[Given entries Boundary: Start]
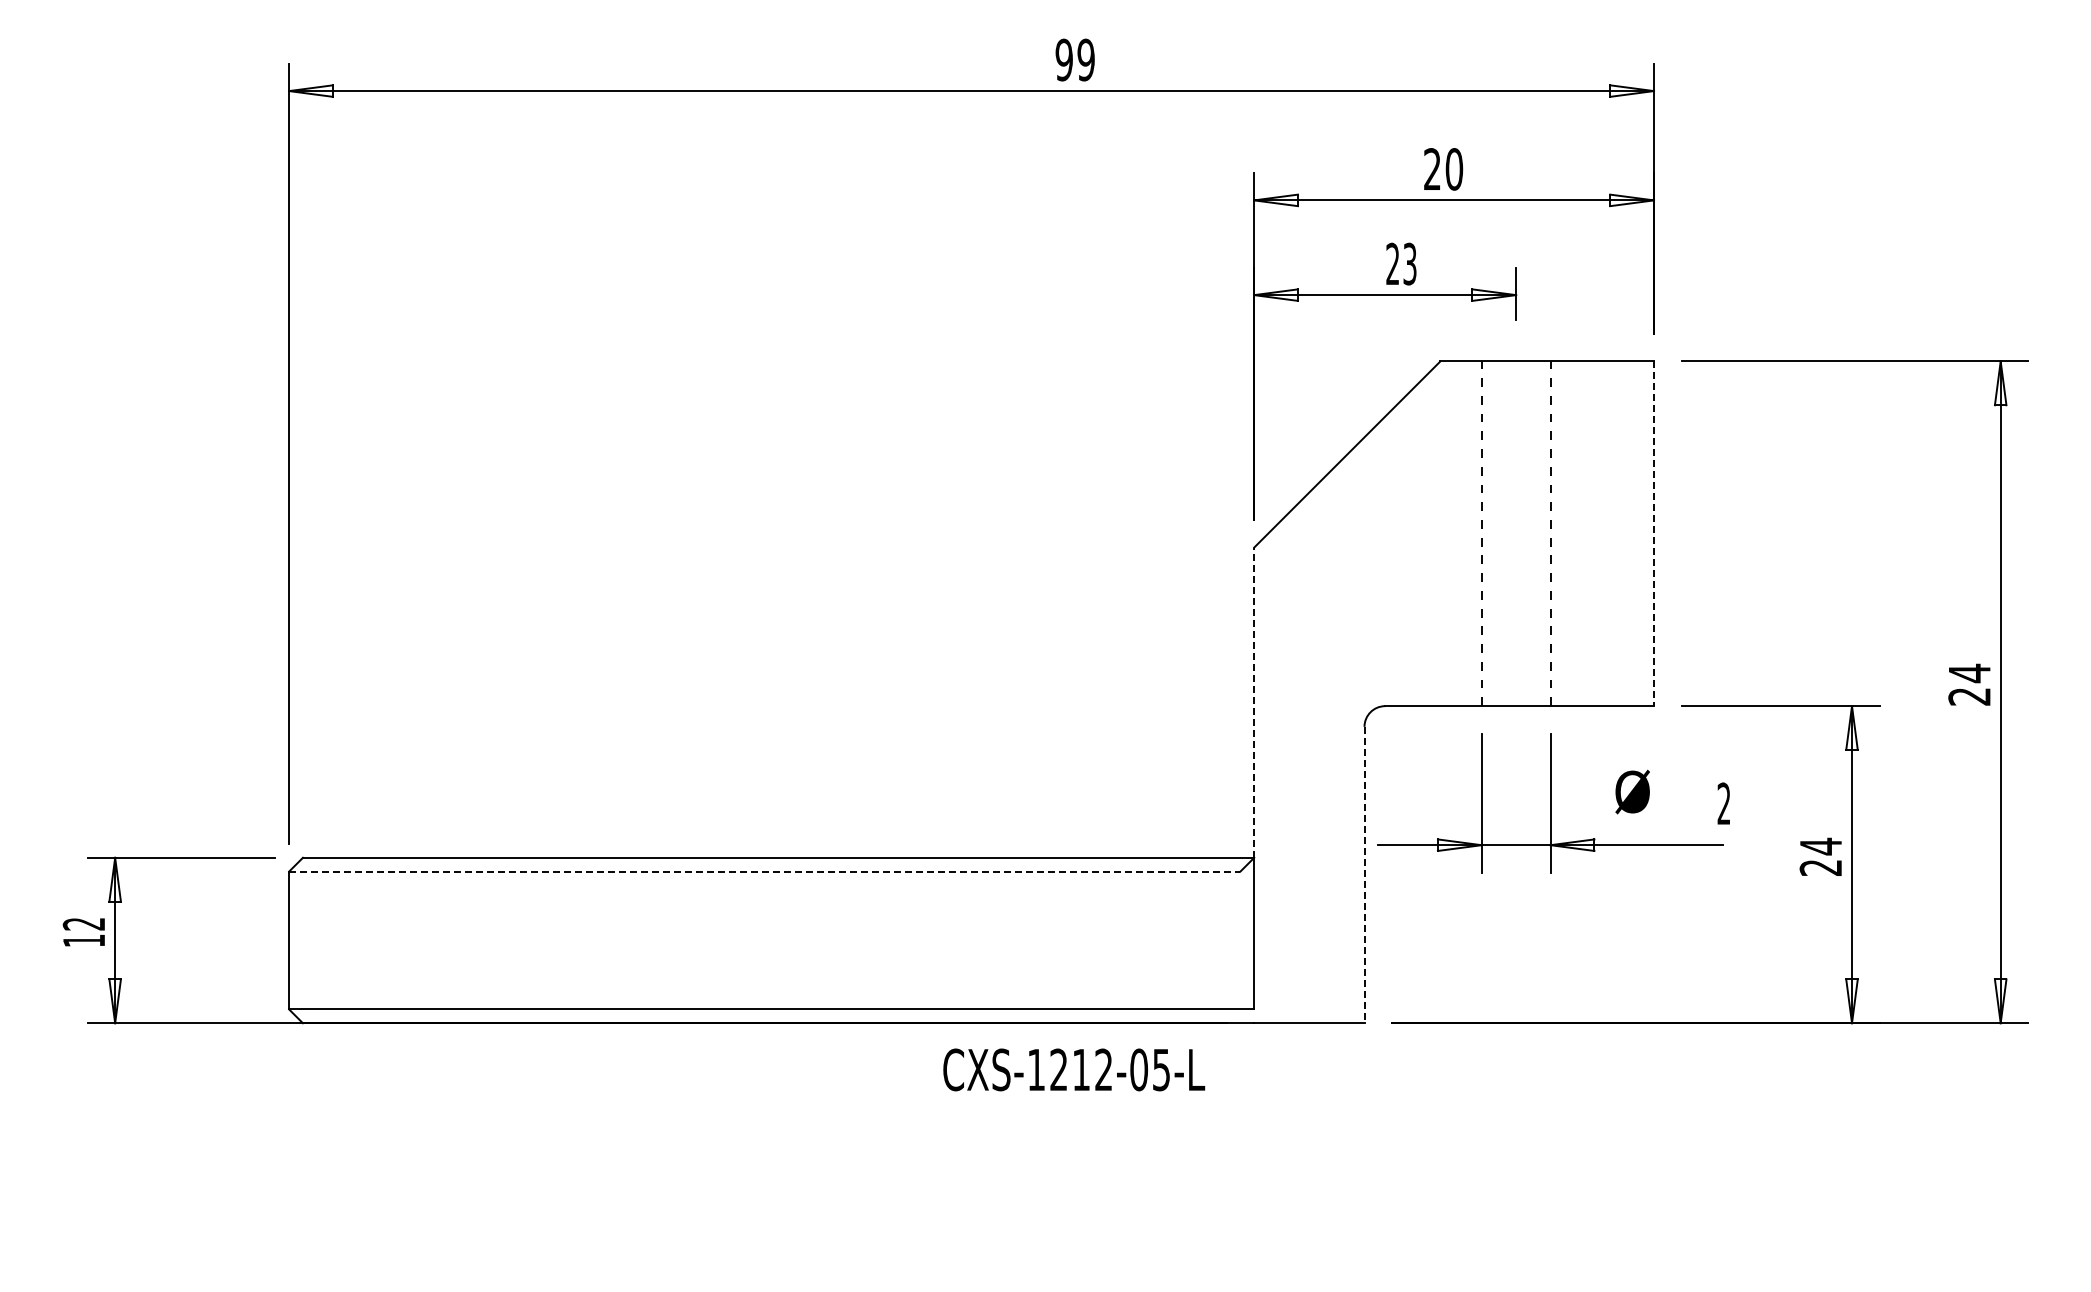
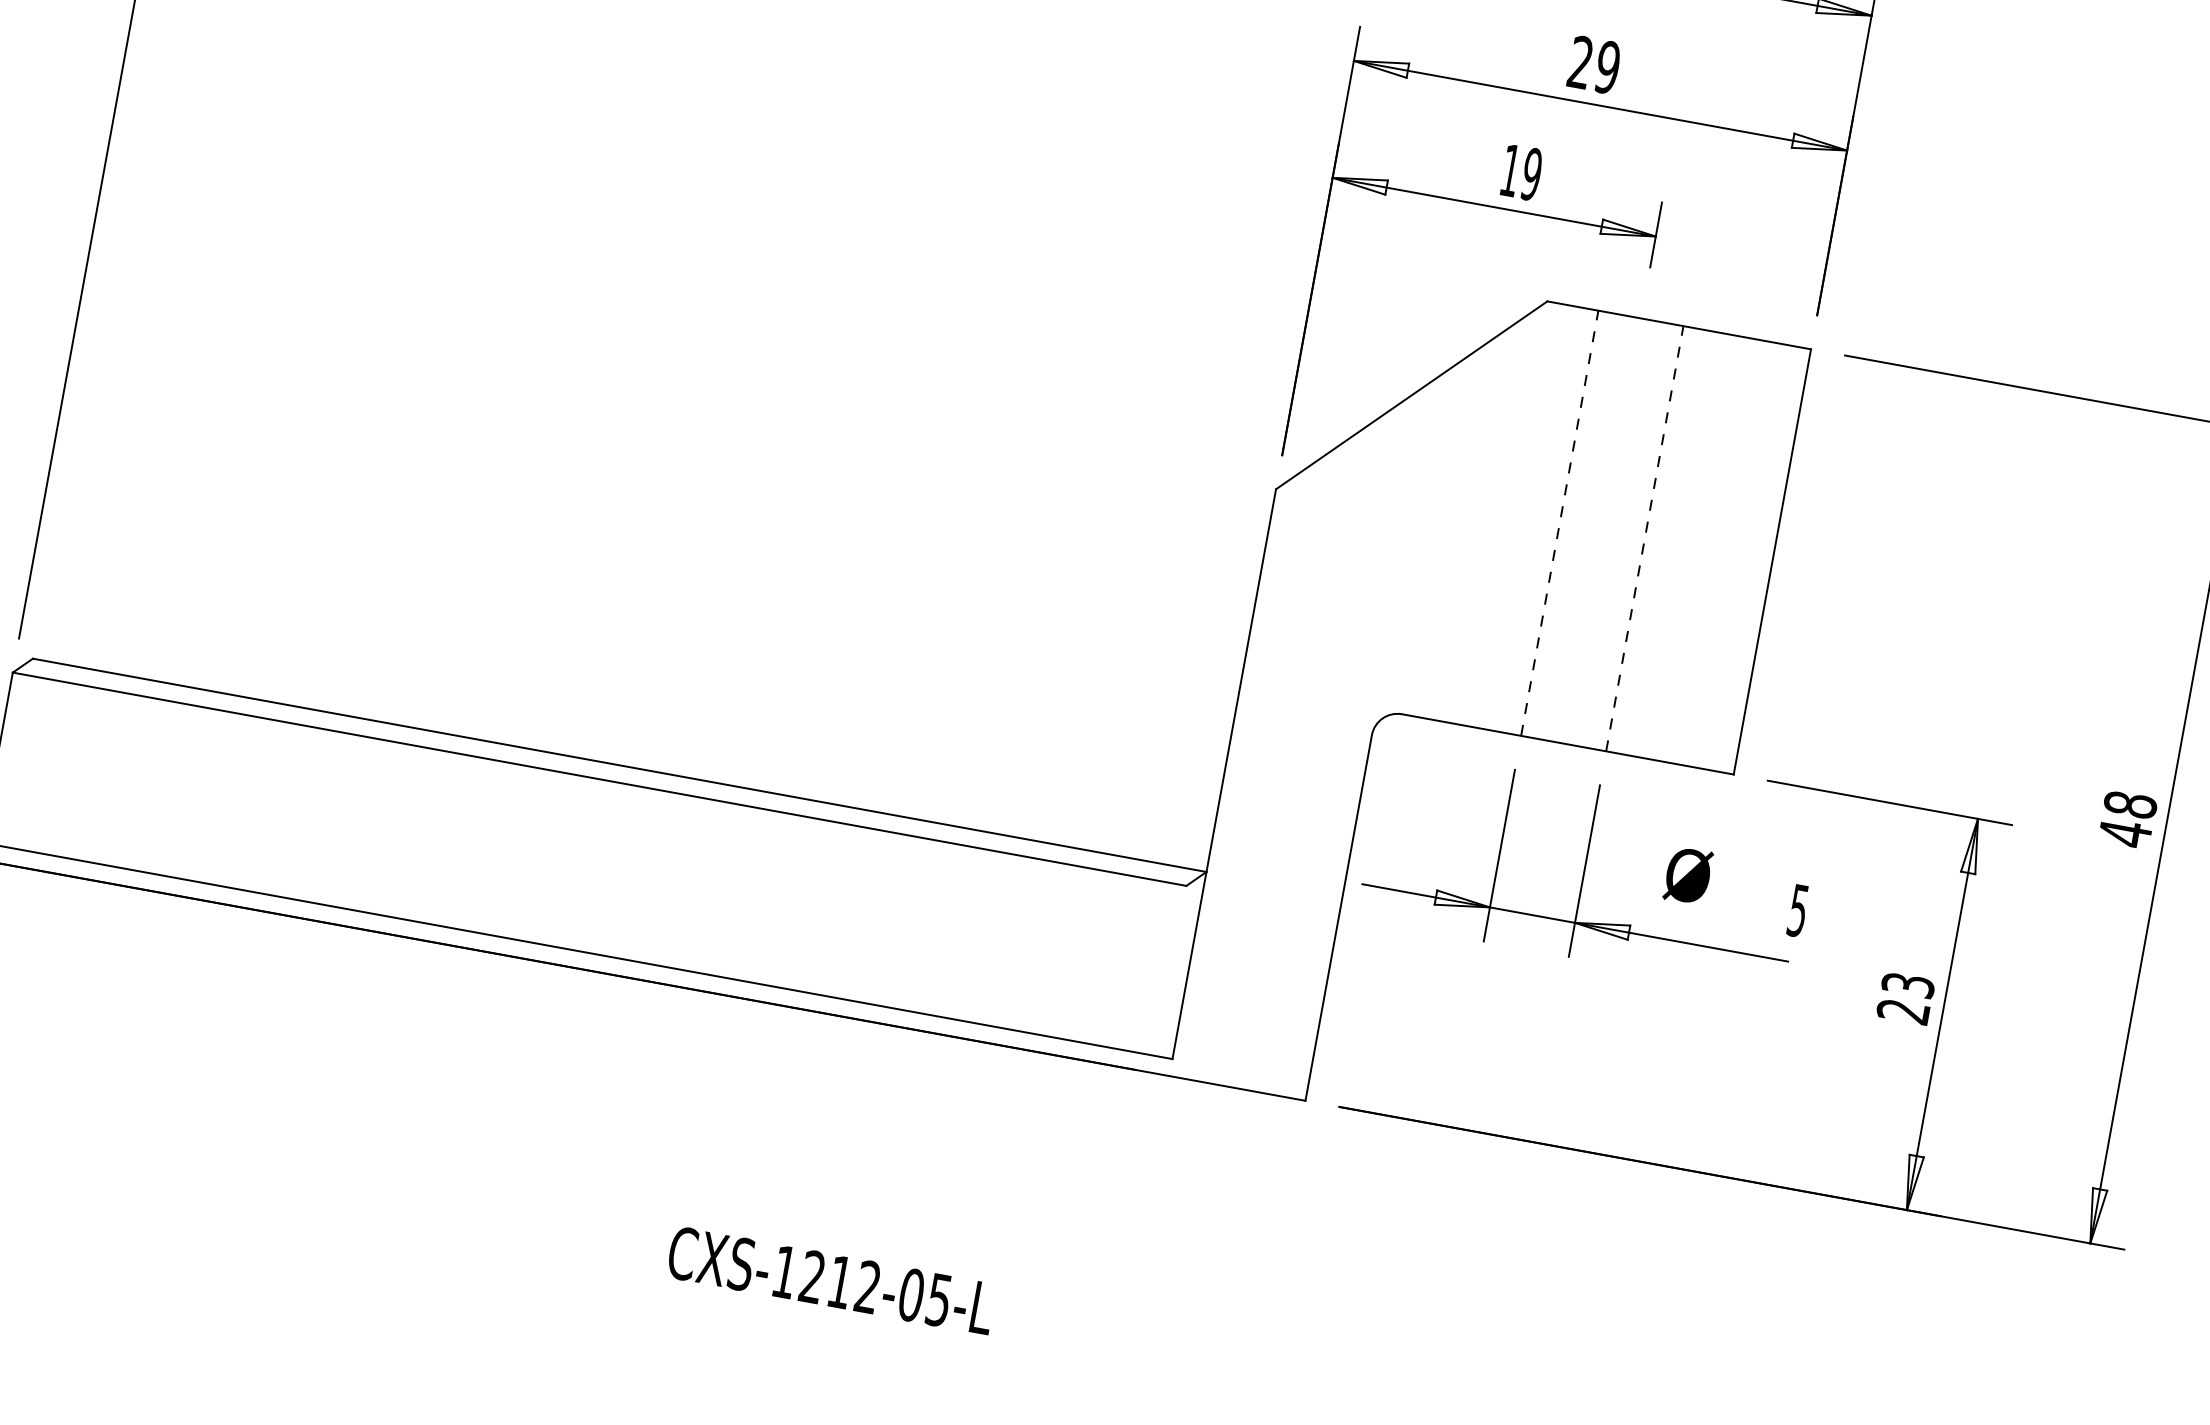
text: (1454, 169) -> (1607, 67), 20 -> 29
text: (1401, 263) -> (1521, 171), 23 -> 19
line: (1654, 534) -> (1772, 562), dashed -> solid
text: (1969, 684) -> (2127, 818), 24 -> 48
line: (1254, 702) -> (1241, 680), dashed -> solid
text: (1723, 803) -> (1797, 910), 2 -> 5
text: (1820, 846) -> (1907, 984), 24 -> 23
line: (764, 871) -> (599, 779), dashed -> solid
line: (1364, 875) -> (1338, 918), dashed -> solid
text: (1074, 1069) -> (831, 1280), moved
[Given entries Boundary: End]
### Work required
Output the listing exactly. Leave out any image.

### Solution for this problem
text: (1454, 169) -> (1607, 67), 20 -> 29
text: (1401, 263) -> (1521, 171), 23 -> 19
line: (1654, 534) -> (1772, 562), dashed -> solid
text: (1969, 684) -> (2127, 818), 24 -> 48
line: (1254, 702) -> (1241, 680), dashed -> solid
text: (1723, 803) -> (1797, 910), 2 -> 5
text: (1820, 846) -> (1907, 984), 24 -> 23
line: (764, 871) -> (599, 779), dashed -> solid
line: (1364, 875) -> (1338, 918), dashed -> solid
text: (1074, 1069) -> (831, 1280), moved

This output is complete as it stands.